El esposo obligó a su esposa a abortar al bebé para poder estar más libre con su amante. Pero ella eligió dejarlo todo, huyó a Cebú y en secreto dio a luz a gemelas. Siete años después, regresó con sus hijas para que su exmarido sintiera el castigo en cada paso.

“Quiero que abortes al bebé. Solo es un estorbo para mi verdadera felicidad. Lo entiendes, ¿verdad?”

Aquellas palabras de Adrián, el hombre con quien Marites había estado cinco años, fueron como un rayo que cortó el último hilo de confianza. Ella y el bebé en su vientre fueron tratados como simples inconvenientes.

Era una noche lluviosa en Tagaytay. Marites estaba sentada en el piso frío, abrazando su vientre que poco a poco se redondeaba. En la sala, Adrián hablaba en voz baja con una mujer que no hacía falta adivinar quién era. Ya no tenía fuerzas para preguntar: todo estaba claro.

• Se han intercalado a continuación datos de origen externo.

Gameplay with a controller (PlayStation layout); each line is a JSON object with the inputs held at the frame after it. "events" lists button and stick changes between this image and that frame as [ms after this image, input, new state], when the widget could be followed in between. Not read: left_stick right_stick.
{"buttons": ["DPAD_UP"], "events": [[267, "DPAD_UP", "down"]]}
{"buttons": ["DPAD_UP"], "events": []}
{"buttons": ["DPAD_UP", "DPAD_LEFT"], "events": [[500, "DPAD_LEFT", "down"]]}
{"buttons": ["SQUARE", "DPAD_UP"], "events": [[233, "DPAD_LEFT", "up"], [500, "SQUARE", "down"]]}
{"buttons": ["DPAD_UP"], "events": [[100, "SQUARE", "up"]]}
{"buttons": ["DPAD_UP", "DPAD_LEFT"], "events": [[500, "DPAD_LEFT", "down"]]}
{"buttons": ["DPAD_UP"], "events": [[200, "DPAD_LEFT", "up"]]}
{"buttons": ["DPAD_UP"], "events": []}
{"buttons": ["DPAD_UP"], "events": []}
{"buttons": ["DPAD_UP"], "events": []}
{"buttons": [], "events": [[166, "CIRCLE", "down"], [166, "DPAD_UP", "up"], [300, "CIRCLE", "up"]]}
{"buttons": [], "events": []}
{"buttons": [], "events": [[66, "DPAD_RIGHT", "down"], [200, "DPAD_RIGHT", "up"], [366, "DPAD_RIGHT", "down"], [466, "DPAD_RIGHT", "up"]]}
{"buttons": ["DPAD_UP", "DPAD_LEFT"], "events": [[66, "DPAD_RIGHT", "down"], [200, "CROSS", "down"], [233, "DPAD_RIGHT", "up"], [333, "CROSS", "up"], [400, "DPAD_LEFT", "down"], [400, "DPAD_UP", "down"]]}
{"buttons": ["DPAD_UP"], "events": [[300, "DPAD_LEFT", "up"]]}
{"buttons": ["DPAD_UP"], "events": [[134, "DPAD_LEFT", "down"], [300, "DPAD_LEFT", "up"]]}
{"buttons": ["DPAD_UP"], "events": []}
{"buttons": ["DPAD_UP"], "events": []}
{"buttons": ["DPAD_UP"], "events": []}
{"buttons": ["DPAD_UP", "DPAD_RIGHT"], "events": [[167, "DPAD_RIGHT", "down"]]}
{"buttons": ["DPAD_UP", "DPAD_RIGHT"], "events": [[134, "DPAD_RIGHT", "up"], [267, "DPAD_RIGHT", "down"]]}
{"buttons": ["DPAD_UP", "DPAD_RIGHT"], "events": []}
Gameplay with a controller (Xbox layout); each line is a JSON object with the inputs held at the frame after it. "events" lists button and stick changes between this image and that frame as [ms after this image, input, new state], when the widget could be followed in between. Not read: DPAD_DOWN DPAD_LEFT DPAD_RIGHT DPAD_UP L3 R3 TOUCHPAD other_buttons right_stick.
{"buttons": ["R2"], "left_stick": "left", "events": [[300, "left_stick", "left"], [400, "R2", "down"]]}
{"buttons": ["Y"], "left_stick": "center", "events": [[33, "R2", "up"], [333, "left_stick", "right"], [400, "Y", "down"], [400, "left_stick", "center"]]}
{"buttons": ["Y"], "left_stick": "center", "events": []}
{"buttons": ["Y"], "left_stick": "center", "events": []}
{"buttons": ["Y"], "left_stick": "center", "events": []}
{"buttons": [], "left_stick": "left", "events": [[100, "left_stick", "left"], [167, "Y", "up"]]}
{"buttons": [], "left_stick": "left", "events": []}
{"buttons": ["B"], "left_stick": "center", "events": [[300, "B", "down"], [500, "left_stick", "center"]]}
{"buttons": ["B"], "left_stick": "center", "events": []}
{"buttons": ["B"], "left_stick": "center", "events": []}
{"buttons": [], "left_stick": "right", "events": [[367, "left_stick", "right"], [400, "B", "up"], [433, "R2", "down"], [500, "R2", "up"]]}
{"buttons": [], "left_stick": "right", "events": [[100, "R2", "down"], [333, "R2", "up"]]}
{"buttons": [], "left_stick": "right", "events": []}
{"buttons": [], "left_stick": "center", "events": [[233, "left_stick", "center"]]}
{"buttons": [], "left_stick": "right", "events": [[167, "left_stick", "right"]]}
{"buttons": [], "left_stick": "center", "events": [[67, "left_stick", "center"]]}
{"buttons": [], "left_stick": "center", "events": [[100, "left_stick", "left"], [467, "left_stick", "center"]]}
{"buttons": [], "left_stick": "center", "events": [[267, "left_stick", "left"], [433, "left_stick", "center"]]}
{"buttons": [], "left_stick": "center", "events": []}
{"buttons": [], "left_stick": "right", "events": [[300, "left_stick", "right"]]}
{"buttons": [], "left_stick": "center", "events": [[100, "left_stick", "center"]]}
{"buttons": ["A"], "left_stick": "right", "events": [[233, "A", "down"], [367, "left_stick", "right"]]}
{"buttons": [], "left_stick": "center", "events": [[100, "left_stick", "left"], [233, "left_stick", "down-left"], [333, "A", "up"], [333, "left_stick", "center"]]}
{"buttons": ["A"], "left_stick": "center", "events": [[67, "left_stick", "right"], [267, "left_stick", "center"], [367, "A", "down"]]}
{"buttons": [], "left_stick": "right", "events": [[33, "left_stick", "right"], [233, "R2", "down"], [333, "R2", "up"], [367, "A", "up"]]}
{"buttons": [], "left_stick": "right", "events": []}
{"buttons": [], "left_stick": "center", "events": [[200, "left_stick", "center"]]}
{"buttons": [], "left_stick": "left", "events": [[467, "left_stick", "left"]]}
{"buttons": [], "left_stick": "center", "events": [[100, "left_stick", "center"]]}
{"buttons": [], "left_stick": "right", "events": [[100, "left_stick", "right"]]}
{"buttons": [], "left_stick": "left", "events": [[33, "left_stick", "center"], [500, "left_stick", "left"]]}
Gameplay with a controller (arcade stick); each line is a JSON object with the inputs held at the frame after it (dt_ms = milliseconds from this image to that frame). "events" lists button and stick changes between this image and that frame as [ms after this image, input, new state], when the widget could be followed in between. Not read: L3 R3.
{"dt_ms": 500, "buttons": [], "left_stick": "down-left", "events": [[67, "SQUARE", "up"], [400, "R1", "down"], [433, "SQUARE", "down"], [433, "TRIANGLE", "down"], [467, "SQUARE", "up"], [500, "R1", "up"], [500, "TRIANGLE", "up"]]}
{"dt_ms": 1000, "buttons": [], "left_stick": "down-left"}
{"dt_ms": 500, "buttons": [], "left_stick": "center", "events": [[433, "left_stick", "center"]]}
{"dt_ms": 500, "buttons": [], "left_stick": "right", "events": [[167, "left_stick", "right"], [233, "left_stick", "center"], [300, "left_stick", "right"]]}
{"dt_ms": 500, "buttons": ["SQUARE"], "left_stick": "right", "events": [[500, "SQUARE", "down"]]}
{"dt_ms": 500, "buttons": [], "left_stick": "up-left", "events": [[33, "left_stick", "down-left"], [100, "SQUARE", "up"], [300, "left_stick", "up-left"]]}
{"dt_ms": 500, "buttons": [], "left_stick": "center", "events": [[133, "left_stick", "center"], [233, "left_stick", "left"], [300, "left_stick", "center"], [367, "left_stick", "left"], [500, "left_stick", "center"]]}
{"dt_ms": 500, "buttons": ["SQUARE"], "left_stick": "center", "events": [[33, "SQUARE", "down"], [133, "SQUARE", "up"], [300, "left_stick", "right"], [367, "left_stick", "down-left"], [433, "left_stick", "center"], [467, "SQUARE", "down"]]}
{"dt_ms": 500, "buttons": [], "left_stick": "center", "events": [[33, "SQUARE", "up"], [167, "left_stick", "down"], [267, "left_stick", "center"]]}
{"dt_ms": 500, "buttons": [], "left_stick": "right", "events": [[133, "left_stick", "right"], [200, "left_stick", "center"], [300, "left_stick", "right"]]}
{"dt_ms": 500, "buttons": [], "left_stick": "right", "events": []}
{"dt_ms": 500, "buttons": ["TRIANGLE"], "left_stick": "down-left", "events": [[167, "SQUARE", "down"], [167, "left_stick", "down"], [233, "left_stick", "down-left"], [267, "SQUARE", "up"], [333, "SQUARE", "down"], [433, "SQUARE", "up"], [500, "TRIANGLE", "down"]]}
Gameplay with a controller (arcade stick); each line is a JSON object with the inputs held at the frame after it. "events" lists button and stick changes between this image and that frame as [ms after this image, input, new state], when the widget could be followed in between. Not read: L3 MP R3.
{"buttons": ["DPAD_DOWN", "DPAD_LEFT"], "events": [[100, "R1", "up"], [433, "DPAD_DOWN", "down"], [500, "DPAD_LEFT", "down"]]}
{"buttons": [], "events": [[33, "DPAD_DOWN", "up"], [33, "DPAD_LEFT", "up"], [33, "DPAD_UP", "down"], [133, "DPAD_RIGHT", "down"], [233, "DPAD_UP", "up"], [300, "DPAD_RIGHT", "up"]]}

Había sacrificado todo: renunció a su trabajo, ayudó a Adrián a levantar un restaurante en Tagaytay, se humilló. Pero cuando el negocio tuvo éxito, las primeras palabras que escuchó fueron: “Ya no te amo.”

Al principio pensó que soportaría. Por el bebé. Pero cuando Adrián tiró la ecografía y, con frialdad, dijo: “Hazlo, yo pago todo,” supo que no había nada a lo que volver.

En silencio guardó la poca ropa y el dinero que había ahorrado en una mochila. Antes de salir, miró la foto de bodas en la pared y susurró: “No volveré a llorar.”

Tomó un autobús rumbo a Cebú: una ciudad lo suficientemente grande para esconderse, lo bastante lejana para que nunca se volvieran a ver, y lo suficientemente tranquila para empezar de nuevo.

Al llegar, tenía cinco meses de embarazo. Sin casa, sin familia, sin trabajo… solo con el ardiente deseo de vivir por su hija.

Consiguió empleo como mesera en una carindería cerca del muelle. La dueña, doña Pilar, sintió compasión por ella y le dio alojamiento en un pequeño cuarto detrás de la cocina. “Así es la vida de una mujer, a veces tienes que ser más valiente de lo que imaginas,” solía decirle.